5.3 Die Mitbeteiligte ersucht ebenfalls um eine Parteientschädigung. Sie ist im Rahmen, in welchem sie vom Verfahren überhaupt betroffen ist, als obsiegend anzusehen. Praxisgemäss wird dem Gemeinwesen indes keine Parteientschädigung zugesprochen, weil die Erhebung und Beantwortung von Rechtsmitteln zur üblichen Amtstätigkeit gehört (Plüss, § 17 N. 51). Es liegen hier keine besonderen Umstände vor, um von dieser Praxis abzuweichen.

6.  

Zur Rechtsmittelbelehrung des nachfolgenden Dispositivs gilt es Folgendes zu erläutern: Weil der Streitwert hier weniger als Fr. 15'000.- beträgt, ist die Beschwerde in öffentlich-rechtlichen Angelegenheiten nach Art. 82 ff. des Bundesgerichtsgesetzes vom 17. Juni 2005 (BGG, SR 173.110) nur zulässig, wenn sich eine Frage von grundsätzlicher Bedeutung stellt (Art. 85 Abs. 1 lit. b in Verbindung mit Abs. 2 BGG). Ansonsten steht die subsidiäre Verfassungsbeschwerde nach Art. 113 ff. BGG offen. Werden beide Rechtsmittel ergriffen, hat dies in der gleichen Rechtsschrift zu geschehen (Art. 119 Abs. 1 BGG).

Demgemäss erkennt der Einzelrichter:

1.    Die Beschwerde wird teilweise gutgeheissen. In Abänderung von Dispositiv-Ziff. I der Verfügung der Bildungsdirektion vom 3. August 2015 sowie der Verfügung des Volksschulamts vom 29. Januar 2014 wird der Lohn der Beschwerdeführerin ab 1. August 2013 in Lohnstufe 13 der Lohnkategorie III festgesetzt.

   In Abänderung von Dispositiv-Ziff.

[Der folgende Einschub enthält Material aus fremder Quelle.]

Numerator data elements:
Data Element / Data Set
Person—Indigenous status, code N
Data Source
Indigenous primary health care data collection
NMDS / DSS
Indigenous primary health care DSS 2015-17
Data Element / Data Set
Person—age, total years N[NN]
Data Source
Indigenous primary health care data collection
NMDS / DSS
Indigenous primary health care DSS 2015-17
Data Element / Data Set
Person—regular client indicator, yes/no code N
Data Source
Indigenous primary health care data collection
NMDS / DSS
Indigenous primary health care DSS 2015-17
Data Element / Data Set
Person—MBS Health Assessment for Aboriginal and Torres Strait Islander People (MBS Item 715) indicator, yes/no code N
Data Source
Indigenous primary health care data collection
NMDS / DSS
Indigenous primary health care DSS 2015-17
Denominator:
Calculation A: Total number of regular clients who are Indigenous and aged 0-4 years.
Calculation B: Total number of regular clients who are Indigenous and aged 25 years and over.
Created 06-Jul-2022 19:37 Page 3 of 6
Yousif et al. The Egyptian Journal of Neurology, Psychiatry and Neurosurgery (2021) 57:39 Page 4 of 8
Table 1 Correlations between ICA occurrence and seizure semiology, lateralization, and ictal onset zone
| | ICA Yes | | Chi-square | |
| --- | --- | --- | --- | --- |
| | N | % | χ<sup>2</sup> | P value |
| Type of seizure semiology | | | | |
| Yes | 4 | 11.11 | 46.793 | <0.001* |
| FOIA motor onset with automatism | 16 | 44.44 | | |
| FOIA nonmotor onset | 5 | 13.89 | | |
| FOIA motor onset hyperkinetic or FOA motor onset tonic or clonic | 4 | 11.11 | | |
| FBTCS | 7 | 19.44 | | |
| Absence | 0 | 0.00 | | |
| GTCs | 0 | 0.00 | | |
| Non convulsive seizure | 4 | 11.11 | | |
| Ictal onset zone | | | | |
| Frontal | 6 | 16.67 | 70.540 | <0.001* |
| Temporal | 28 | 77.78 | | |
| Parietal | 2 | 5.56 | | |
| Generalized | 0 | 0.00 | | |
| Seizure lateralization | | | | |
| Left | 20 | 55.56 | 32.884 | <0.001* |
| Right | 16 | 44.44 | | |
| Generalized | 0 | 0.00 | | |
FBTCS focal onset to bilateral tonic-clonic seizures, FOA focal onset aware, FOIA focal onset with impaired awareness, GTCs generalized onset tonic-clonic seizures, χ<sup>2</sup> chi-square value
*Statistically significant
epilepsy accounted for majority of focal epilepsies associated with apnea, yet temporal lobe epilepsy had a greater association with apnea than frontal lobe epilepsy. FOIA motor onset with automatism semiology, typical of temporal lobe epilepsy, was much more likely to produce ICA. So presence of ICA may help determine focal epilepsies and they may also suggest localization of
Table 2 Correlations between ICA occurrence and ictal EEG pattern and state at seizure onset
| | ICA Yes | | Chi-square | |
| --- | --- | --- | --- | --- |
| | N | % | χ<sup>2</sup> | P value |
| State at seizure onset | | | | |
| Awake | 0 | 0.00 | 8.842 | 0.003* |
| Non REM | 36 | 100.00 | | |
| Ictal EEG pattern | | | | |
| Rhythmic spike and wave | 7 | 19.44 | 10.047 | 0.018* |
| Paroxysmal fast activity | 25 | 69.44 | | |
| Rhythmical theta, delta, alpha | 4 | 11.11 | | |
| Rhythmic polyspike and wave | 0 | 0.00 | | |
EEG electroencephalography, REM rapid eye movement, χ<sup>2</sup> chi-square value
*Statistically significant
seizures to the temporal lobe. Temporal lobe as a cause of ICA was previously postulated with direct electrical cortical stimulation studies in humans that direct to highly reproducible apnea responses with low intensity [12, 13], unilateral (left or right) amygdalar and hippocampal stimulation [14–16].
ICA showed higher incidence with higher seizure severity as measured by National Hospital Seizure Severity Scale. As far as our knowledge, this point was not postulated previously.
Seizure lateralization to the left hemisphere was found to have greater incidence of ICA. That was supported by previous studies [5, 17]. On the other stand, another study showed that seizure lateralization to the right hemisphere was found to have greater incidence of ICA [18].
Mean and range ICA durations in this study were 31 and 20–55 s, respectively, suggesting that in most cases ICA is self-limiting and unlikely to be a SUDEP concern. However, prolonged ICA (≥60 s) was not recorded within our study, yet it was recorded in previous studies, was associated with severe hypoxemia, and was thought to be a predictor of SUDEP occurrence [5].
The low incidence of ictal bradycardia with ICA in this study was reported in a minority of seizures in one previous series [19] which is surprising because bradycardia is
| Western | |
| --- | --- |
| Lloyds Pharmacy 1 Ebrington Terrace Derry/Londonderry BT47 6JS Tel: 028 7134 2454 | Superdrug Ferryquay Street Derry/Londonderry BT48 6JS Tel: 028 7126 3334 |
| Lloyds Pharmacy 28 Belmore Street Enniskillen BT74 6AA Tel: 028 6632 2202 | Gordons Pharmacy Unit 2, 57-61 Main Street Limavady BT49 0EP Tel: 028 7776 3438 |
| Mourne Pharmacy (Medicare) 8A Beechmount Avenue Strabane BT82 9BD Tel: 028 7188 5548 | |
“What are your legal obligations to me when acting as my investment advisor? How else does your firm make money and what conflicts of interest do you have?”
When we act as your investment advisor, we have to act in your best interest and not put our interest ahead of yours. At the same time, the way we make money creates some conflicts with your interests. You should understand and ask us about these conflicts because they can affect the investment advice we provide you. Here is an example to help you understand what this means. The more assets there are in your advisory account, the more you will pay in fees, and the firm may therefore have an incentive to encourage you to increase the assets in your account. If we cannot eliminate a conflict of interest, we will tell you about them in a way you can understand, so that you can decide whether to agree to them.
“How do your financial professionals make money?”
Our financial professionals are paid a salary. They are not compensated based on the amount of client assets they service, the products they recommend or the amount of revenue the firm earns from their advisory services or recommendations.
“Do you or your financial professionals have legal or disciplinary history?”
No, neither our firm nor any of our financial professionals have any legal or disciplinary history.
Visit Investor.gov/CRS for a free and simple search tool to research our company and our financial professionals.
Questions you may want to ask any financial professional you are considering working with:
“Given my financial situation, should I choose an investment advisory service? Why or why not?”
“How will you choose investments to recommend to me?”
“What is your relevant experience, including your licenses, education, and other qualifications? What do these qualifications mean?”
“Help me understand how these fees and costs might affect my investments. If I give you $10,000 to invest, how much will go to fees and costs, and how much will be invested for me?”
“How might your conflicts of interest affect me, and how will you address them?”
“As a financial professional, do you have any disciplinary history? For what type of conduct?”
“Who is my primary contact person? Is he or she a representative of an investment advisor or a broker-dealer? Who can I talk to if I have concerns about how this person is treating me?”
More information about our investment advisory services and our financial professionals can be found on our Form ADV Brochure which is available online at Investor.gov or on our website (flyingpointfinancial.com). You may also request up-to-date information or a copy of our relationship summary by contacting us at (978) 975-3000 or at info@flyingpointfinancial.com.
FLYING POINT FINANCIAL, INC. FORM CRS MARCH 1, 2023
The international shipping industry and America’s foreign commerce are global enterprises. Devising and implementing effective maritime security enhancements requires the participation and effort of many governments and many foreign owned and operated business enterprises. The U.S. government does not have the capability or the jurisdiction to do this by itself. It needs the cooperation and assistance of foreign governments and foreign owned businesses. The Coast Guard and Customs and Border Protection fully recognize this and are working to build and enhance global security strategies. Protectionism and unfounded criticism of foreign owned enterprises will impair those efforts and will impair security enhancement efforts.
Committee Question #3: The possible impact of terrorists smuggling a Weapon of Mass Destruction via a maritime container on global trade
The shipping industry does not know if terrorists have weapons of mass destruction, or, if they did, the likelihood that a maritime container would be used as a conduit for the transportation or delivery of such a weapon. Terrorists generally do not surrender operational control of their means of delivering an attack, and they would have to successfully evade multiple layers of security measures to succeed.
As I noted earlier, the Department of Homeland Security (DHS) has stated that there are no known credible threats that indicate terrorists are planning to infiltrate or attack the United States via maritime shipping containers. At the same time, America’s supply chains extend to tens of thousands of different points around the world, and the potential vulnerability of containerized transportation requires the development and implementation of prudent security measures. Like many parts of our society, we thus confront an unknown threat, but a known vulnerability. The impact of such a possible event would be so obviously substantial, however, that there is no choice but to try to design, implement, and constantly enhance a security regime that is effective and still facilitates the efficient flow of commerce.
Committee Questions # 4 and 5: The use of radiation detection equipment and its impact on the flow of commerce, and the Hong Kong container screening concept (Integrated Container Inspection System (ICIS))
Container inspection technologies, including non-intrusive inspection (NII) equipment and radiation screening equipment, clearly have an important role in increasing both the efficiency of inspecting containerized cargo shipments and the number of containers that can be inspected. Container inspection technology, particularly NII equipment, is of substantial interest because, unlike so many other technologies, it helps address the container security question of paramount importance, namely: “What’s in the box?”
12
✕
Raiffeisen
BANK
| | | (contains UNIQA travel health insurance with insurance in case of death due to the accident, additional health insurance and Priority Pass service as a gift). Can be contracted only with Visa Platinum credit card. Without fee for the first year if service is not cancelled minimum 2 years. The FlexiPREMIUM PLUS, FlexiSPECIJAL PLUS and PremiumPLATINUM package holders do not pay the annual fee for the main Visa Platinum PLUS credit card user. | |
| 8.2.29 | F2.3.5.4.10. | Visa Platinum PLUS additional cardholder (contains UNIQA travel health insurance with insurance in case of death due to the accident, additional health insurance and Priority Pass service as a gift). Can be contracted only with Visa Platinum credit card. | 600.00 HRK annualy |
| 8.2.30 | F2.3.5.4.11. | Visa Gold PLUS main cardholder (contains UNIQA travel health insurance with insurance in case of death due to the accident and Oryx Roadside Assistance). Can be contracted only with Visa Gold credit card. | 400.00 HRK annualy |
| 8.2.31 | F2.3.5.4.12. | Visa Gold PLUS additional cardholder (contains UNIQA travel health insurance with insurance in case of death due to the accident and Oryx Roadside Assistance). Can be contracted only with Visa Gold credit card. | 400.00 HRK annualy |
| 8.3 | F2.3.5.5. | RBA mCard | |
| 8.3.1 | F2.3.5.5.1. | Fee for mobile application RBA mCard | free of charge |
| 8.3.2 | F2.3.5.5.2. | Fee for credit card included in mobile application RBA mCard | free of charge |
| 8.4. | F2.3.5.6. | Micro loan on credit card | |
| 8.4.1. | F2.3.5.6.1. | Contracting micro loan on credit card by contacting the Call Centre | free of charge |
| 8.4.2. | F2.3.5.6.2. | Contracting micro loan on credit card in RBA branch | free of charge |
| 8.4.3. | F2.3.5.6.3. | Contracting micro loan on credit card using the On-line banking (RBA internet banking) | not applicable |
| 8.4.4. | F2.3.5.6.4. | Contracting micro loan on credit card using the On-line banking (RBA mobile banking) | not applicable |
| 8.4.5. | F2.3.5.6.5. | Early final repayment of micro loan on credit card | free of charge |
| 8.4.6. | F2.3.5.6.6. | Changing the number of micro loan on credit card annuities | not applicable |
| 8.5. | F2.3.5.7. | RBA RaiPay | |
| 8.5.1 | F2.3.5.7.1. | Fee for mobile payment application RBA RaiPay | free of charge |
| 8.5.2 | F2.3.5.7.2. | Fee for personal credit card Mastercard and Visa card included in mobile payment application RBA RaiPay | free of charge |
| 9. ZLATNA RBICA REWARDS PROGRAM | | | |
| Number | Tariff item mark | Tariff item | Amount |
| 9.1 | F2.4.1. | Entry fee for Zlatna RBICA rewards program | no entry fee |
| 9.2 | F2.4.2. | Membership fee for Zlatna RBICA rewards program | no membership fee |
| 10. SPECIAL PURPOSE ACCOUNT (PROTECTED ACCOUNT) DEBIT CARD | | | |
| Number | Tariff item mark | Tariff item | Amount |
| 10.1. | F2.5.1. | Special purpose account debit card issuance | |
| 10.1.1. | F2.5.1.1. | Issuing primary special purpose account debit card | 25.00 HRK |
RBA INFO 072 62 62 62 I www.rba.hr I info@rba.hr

III der Verfügung der Bildungsdirektion vom 3. August 2015 wird der Beschwerdegegner verpflichtet, der Beschwerdeführerin für das Rekursverfahren eine Parteientschädigung von Fr. 1'000.- zu bezahlen.

       Im Übrigen wird die Beschwerde abgewiesen.

2.    Die Gerichtsgebühr wird festgesetzt auf
Fr.    500.--;    die übrigen Kosten betragen:
Fr.    210.--     Zustellkosten,
Fr.    710.--     Total der Kosten.

3.    Die Gerichtskosten werden auf die Gerichtskasse genommen.

4.    Der Beschwerdegegner wird verpflichtet, der Beschwerdeführerin für das Beschwerdeverfahren eine Parteientschädigung von Fr. 1'500.- zu bezahlen.

5.    Der Mitbeteiligten wird keine Parteientschädigung zugesprochen.

6.    Gegen dieses Urteil kann im Sinn der Erwägung 6 Beschwerde erhoben werden. Die Beschwerde ist innert 30 Tagen, von der Zustellung an gerechnet, beim Bundesgericht, Schweizerhofquai 6, 6004 Luzern, einzureichen.